▶ [Job] Could you restate the data below word for word, without its pictures?

═══ Data to use ═══

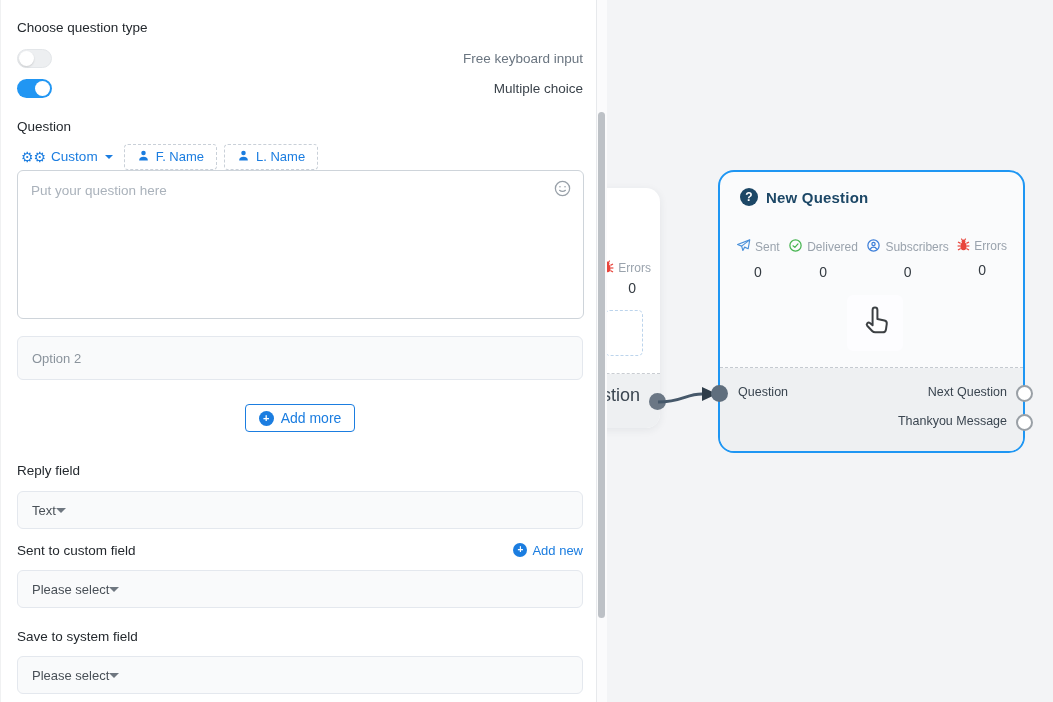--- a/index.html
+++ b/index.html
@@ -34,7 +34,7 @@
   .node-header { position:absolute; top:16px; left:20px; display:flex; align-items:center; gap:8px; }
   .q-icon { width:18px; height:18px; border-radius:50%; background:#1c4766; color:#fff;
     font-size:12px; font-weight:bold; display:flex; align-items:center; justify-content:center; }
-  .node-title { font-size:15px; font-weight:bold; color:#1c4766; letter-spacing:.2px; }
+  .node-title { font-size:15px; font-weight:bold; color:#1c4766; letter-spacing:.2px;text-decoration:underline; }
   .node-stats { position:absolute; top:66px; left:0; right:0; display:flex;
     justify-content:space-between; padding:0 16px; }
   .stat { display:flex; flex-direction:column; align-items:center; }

═══

▶ [Task result]
--- a/index.html
+++ b/index.html
@@ -34,7 +34,7 @@
   .node-header { position:absolute; top:16px; left:20px; display:flex; align-items:center; gap:8px; }
   .q-icon { width:18px; height:18px; border-radius:50%; background:#1c4766; color:#fff;
     font-size:12px; font-weight:bold; display:flex; align-items:center; justify-content:center; }
-  .node-title { font-size:15px; font-weight:bold; color:#1c4766; letter-spacing:.2px; }
+  .node-title { font-size:15px; font-weight:bold; color:#1c4766; letter-spacing:.2px;text-decoration:underline; }
   .node-stats { position:absolute; top:66px; left:0; right:0; display:flex;
     justify-content:space-between; padding:0 16px; }
   .stat { display:flex; flex-direction:column; align-items:center; }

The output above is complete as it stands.